Mixpanel Engineering

Real-time scaling

gevent: the Good, the Bad, the Ugly

with 14 comments

If you're interested in what we work on, please apply - we're hiring: http://mixpanel.com/jobs/

I’m not going to spend much time describing what gevent is. I think the one sentence overview from its web site does a better job than I could:

gevent is a coroutine-based Python networking library that uses greenlet to provide a high-level synchronous API on top of libevent event loop.

What follows are my experiences using gevent for an internal project here at Mixpanel. I even whipped up some performance numbers specifically for this post!

The Good

The main draw of gevent is obviously performance, especially when compared with traditional threading solutions. At this point, it’s pretty much common knowledge that past a certain level of concurrency doing I/O asynchronously vastly outperforms synchronous I/O in separate threads.

What gevent adds is a programming interface that looks very much like traditional threaded programming, but underneath does asynchronous I/O. Even better, it does all of this transparently. You can continue to use normal python modules like urllib2 to make HTTP requests and they’ll use gevent instead of the normal blocking socket operations. There are some caveats, but I’ll get back to those later.

For now, here’s the kind of performance improvement you can expect:

Thoughts

 

  • Ignoring everything else, gevent outperforms a threaded solution (in this case paste), by a factor of 4.
  • The number of errors rises linearly with the number of concurrent connections in the threaded solution (these were all connection timeouts.
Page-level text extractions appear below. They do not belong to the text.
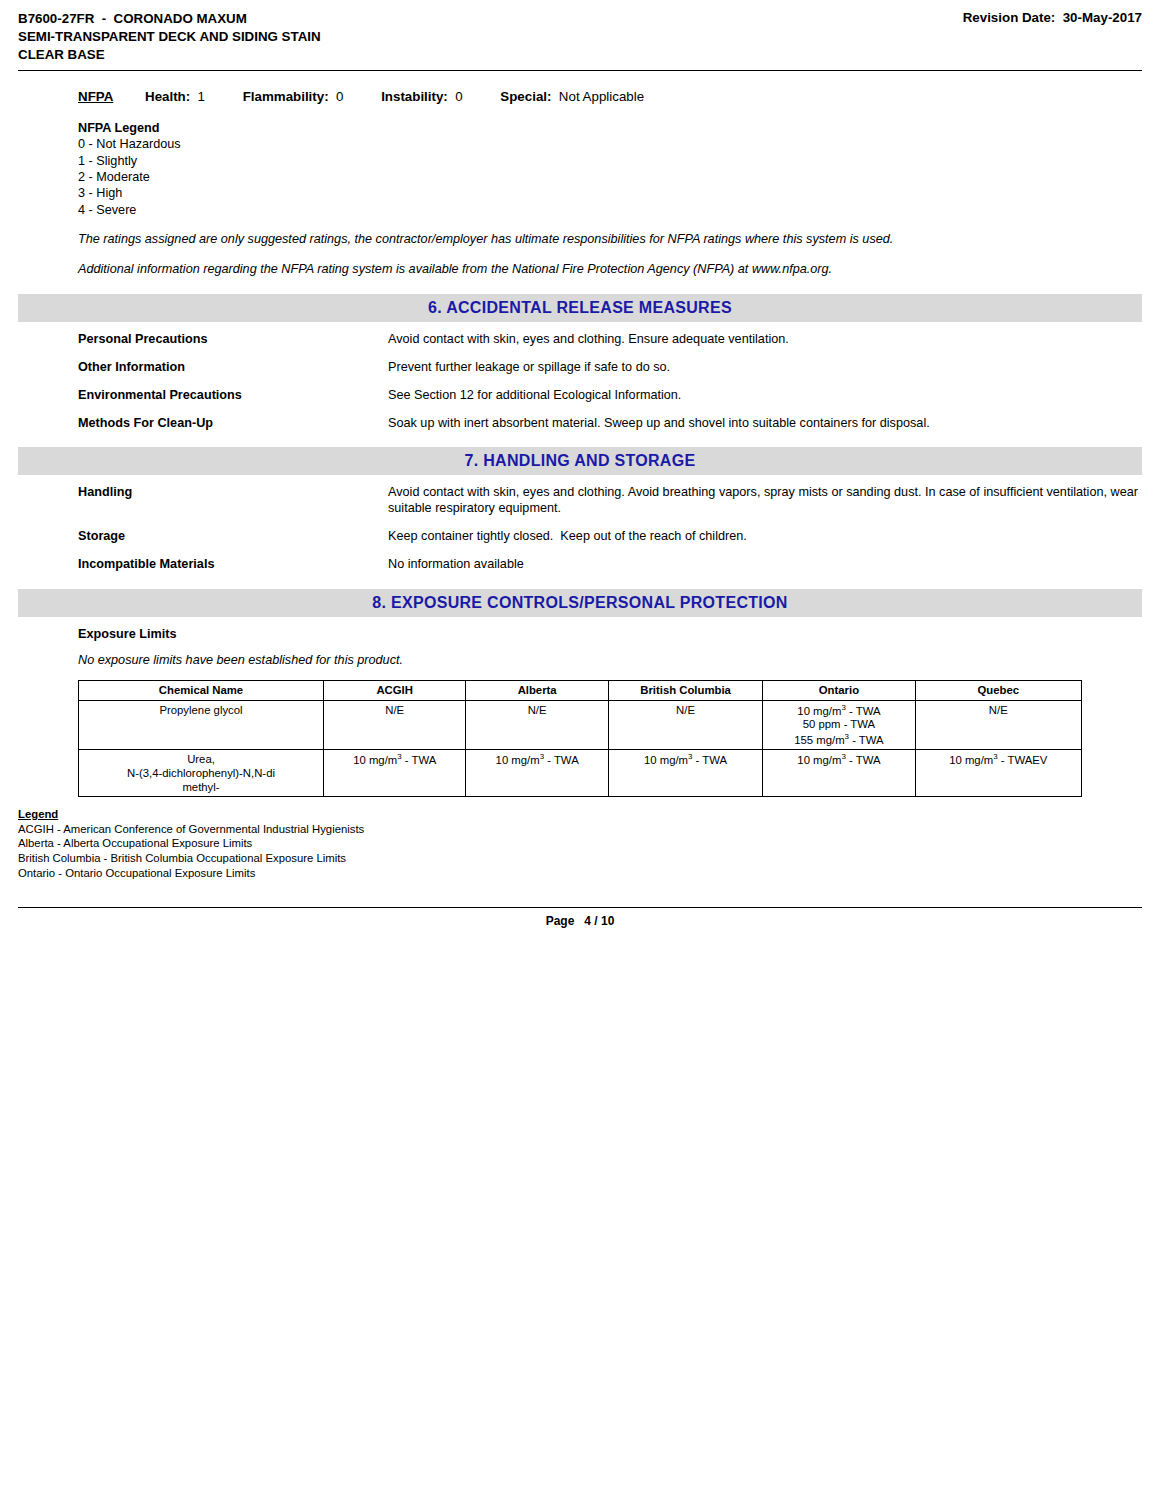B7600-27FR - CORONADO MAXUM
SEMI-TRANSPARENT DECK AND SIDING STAIN
CLEAR BASE
Revision Date: 30-May-2017
NFPA Health: 1 Flammability: 0 Instability: 0 Special: Not Applicable
NFPA Legend
0 - Not Hazardous
1 - Slightly
2 - Moderate
3 - High
4 - Severe
The ratings assigned are only suggested ratings, the contractor/employer has ultimate responsibilities for NFPA ratings where this system is used.
Additional information regarding the NFPA rating system is available from the National Fire Protection Agency (NFPA) at www.nfpa.org.
6. ACCIDENTAL RELEASE MEASURES
Personal Precautions
Avoid contact with skin, eyes and clothing. Ensure adequate ventilation.
Other Information
Prevent further leakage or spillage if safe to do so.
Environmental Precautions
See Section 12 for additional Ecological Information.
Methods For Clean-Up
Soak up with inert absorbent material. Sweep up and shovel into suitable containers for disposal.
7. HANDLING AND STORAGE
Handling
Avoid contact with skin, eyes and clothing. Avoid breathing vapors, spray mists or sanding dust. In case of insufficient ventilation, wear suitable respiratory equipment.
Storage
Keep container tightly closed. Keep out of the reach of children.
Incompatible Materials
No information available
8. EXPOSURE CONTROLS/PERSONAL PROTECTION
Exposure Limits
No exposure limits have been established for this product.
| Chemical Name | ACGIH | Alberta | British Columbia | Ontario | Quebec |
| --- | --- | --- | --- | --- | --- |
| Propylene glycol | N/E | N/E | N/E | 10 mg/m 3 - TWA 50 ppm - TWA 155 mg/m 3 - TWA | N/E |
| Urea, N-(3,4-dichlorophenyl)-N,N-di methyl- | 10 mg/m 3 - TWA | 10 mg/m 3 - TWA | 10 mg/m 3 - TWA | 10 mg/m 3 - TWA | 10 mg/m 3 - TWAEV |
Legend
ACGIH - American Conference of Governmental Industrial Hygienists
Alberta - Alberta Occupational Exposure Limits
British Columbia - British Columbia Occupational Exposure Limits
Ontario - Ontario Occupational Exposure Limits
Page 4 / 10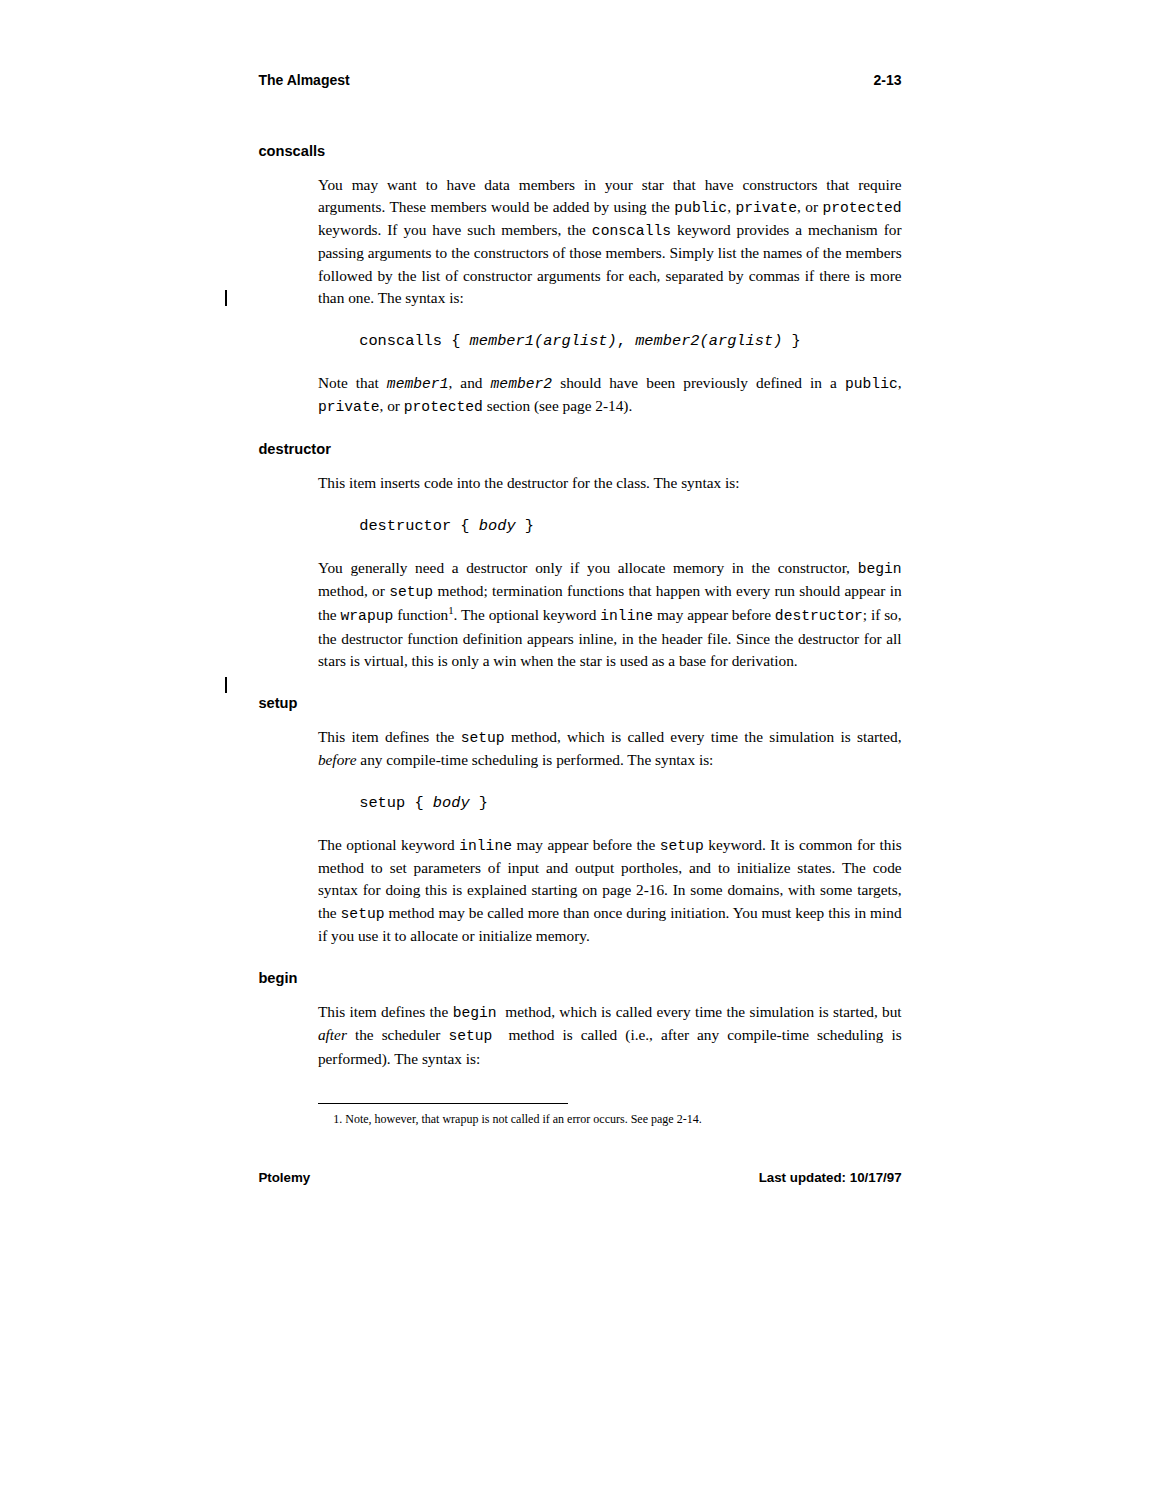The Almagest 2-13
conscalls
You may want to have data members in your star that have constructors that require arguments. These members would be added by using the public, private, or protected keywords. If you have such members, the conscalls keyword provides a mechanism for passing arguments to the constructors of those members. Simply list the names of the members followed by the list of constructor arguments for each, separated by commas if there is more than one. The syntax is:
conscalls { member1(arglist), member2(arglist) }
Note that member1, and member2 should have been previously defined in a public, private, or protected section (see page 2-14).
destructor
This item inserts code into the destructor for the class. The syntax is:
destructor { body }
You generally need a destructor only if you allocate memory in the constructor, begin method, or setup method; termination functions that happen with every run should appear in the wrapup function1. The optional keyword inline may appear before destructor; if so, the destructor function definition appears inline, in the header file. Since the destructor for all stars is virtual, this is only a win when the star is used as a base for derivation.
setup
This item defines the setup method, which is called every time the simulation is started, before any compile-time scheduling is performed. The syntax is:
setup { body }
The optional keyword inline may appear before the setup keyword. It is common for this method to set parameters of input and output portholes, and to initialize states. The code syntax for doing this is explained starting on page 2-16. In some domains, with some targets, the setup method may be called more than once during initiation. You must keep this in mind if you use it to allocate or initialize memory.
begin
This item defines the begin method, which is called every time the simulation is started, but after the scheduler setup method is called (i.e., after any compile-time scheduling is performed). The syntax is:
1. Note, however, that wrapup is not called if an error occurs. See page 2-14.
Ptolemy Last updated: 10/17/97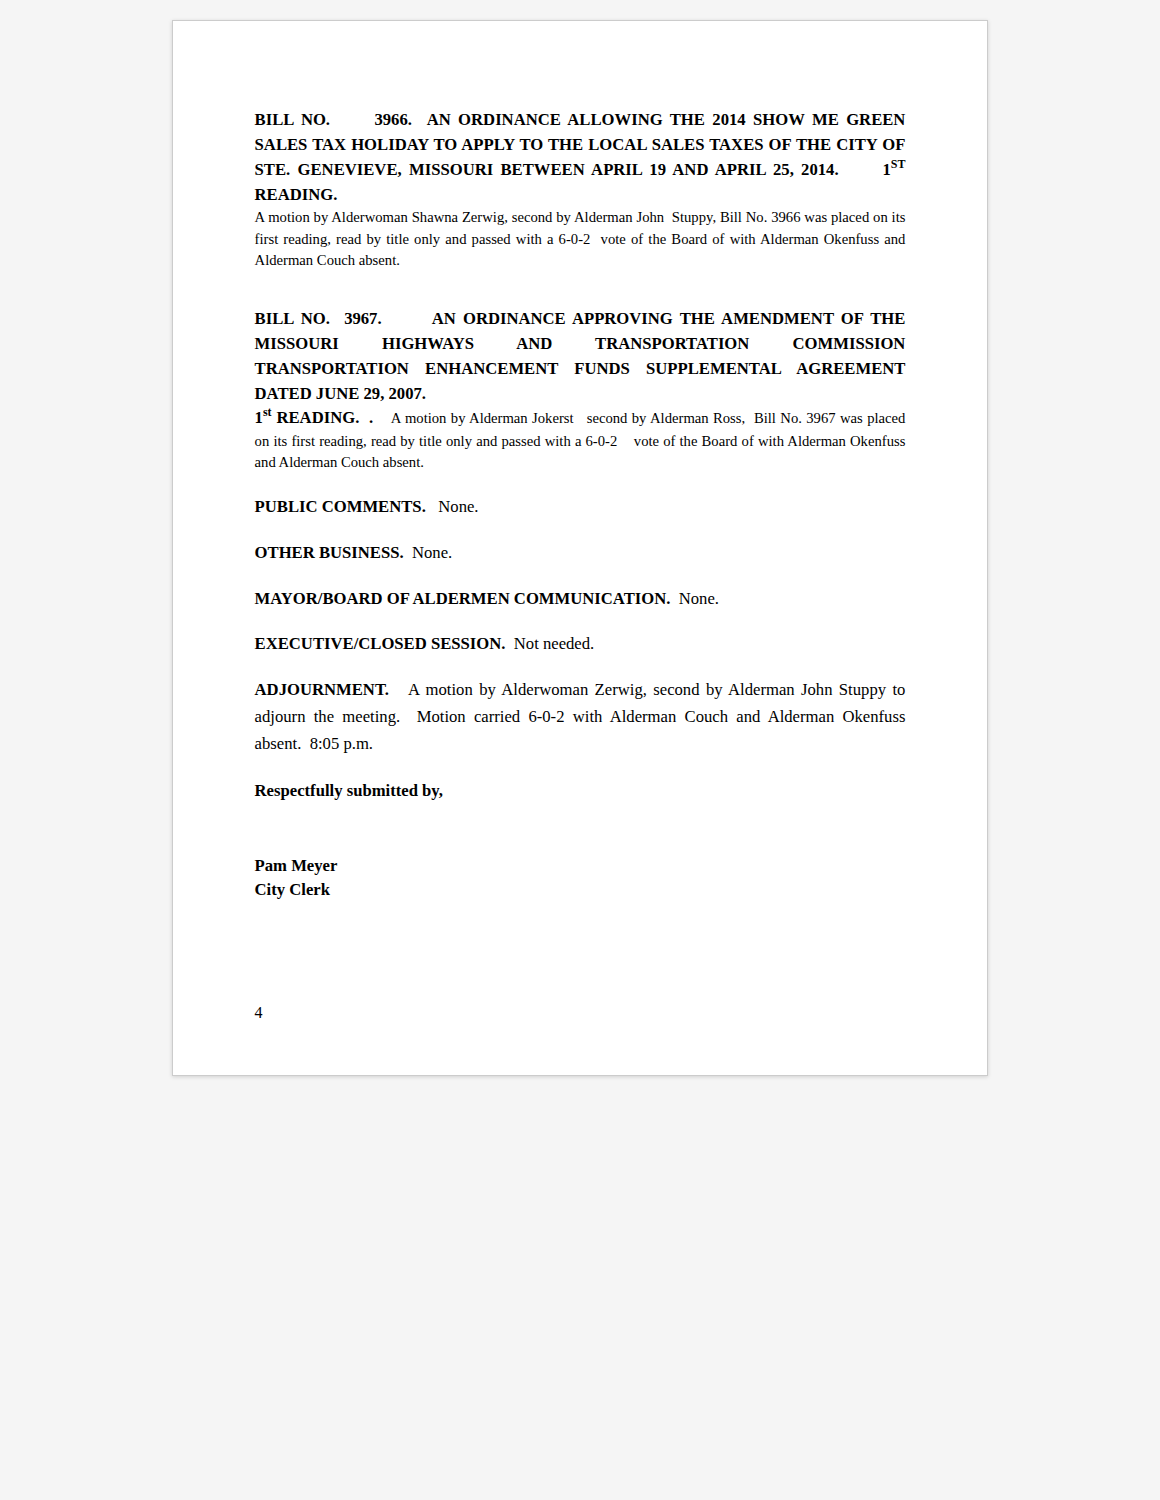BILL NO. 3966. AN ORDINANCE ALLOWING THE 2014 SHOW ME GREEN SALES TAX HOLIDAY TO APPLY TO THE LOCAL SALES TAXES OF THE CITY OF STE. GENEVIEVE, MISSOURI BETWEEN APRIL 19 AND APRIL 25, 2014. 1ST READING.
A motion by Alderwoman Shawna Zerwig, second by Alderman John Stuppy, Bill No. 3966 was placed on its first reading, read by title only and passed with a 6-0-2 vote of the Board of with Alderman Okenfuss and Alderman Couch absent.
BILL NO. 3967. AN ORDINANCE APPROVING THE AMENDMENT OF THE MISSOURI HIGHWAYS AND TRANSPORTATION COMMISSION TRANSPORTATION ENHANCEMENT FUNDS SUPPLEMENTAL AGREEMENT DATED JUNE 29, 2007.
1st READING. . A motion by Alderman Jokerst second by Alderman Ross, Bill No. 3967 was placed on its first reading, read by title only and passed with a 6-0-2 vote of the Board of with Alderman Okenfuss and Alderman Couch absent.
PUBLIC COMMENTS. None.
OTHER BUSINESS. None.
MAYOR/BOARD OF ALDERMEN COMMUNICATION. None.
EXECUTIVE/CLOSED SESSION. Not needed.
ADJOURNMENT. A motion by Alderwoman Zerwig, second by Alderman John Stuppy to adjourn the meeting. Motion carried 6-0-2 with Alderman Couch and Alderman Okenfuss absent. 8:05 p.m.
Respectfully submitted by,
Pam Meyer
City Clerk
4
I could probably have increased the timeout interval, but from a user perspective extremely long waits are just as bad as failures). gevent has no errors until 10,000 simultaneous connections, or at least until somewhere north of 5,000 simultaneous connections.
  • The actual requests completed per second were remarkably stable in both cases, at least until gevent fell apart in the 10,000 simultaneous connections test. I actually found this somewhat surprising. I initially guessed that requests per second would degrade at least a little bit as concurrency went up.
  • The 10,000 simultaneous connections threaded test failed completely. I could have probably gotten this to work (seemed like something that some more ulimit tweaking could have solved), but I was mostly doing the test for fun so I didn’t spend any time on it.
  • If this kind of thing interests you, we’re hiring. (Yeah, I just intermingled content and advertising.)

Methodology

Here’s the python code I used for both tests:

#!/usr/bin/env python

import sys

def serve_page(env, start_response):
    paragraph = '''

Lorem ipsum dolor sit amet, consectetur adipisicing elit, sed do
        eiusmod tempor incididunt ut labore et dolore magna aliqua. Ut enim ad
        minim veniam, quis nostrud exercitation ullamco laboris nisi ut aliquip
        ex ea commodo consequat. Duis aute irure dolor in reprehenderit in
        voluptate velit esse cillum dolore eu fugiat nulla pariatur. Excepteur
        sint occaecat cupidatat non proident, sunt in culpa qui officia
        deserunt mollit anim id est laborum.

    '''

    page = '''
<h1>Static Content</h1>
%s

    ''' % (paragraph * 10,)

    start_response('200 OK', [('Content-Type', 'text/html')])
    return [page]

if __name__ == '__main__':
    def usage():
        print 'usage:', sys.argv[0], 'gevent|threaded CONCURRENCY'
        sys.exit(1)

    if len(sys.argv) != 3 or sys.argv[1] not in ['gevent', 'threaded']:
        usage()

    try:
        concurrency = int(sys.argv[2])
    except ValueError:
        usage()

    if sys.argv[1] == 'gevent':
        from gevent import wsgi
        wsgi.WSGIServer(
            ('127.0.0.1', 10001),
            serve_page,
            log=None,
            spawn=concurrency
        ).serve_forever()
    else:
        from paste import httpserver
        httpserver.serve(
            serve_page,
            host='127.0.0.1',
            port='10001',
            use_threadpool=True,
            threadpool_workers=concurrency
        )

For the client, I used Apache bench with the following options:

  • -c NUM: where NUM is the number of simultaneous connections. This matched the number used on the server command line in each test.
  • -n 100000: all tests were over 100,000 requests. In the graph above, errors are not a rate, but rather the actual number of failed requests out of 100,000.
  • -r: continue even if there is a failure.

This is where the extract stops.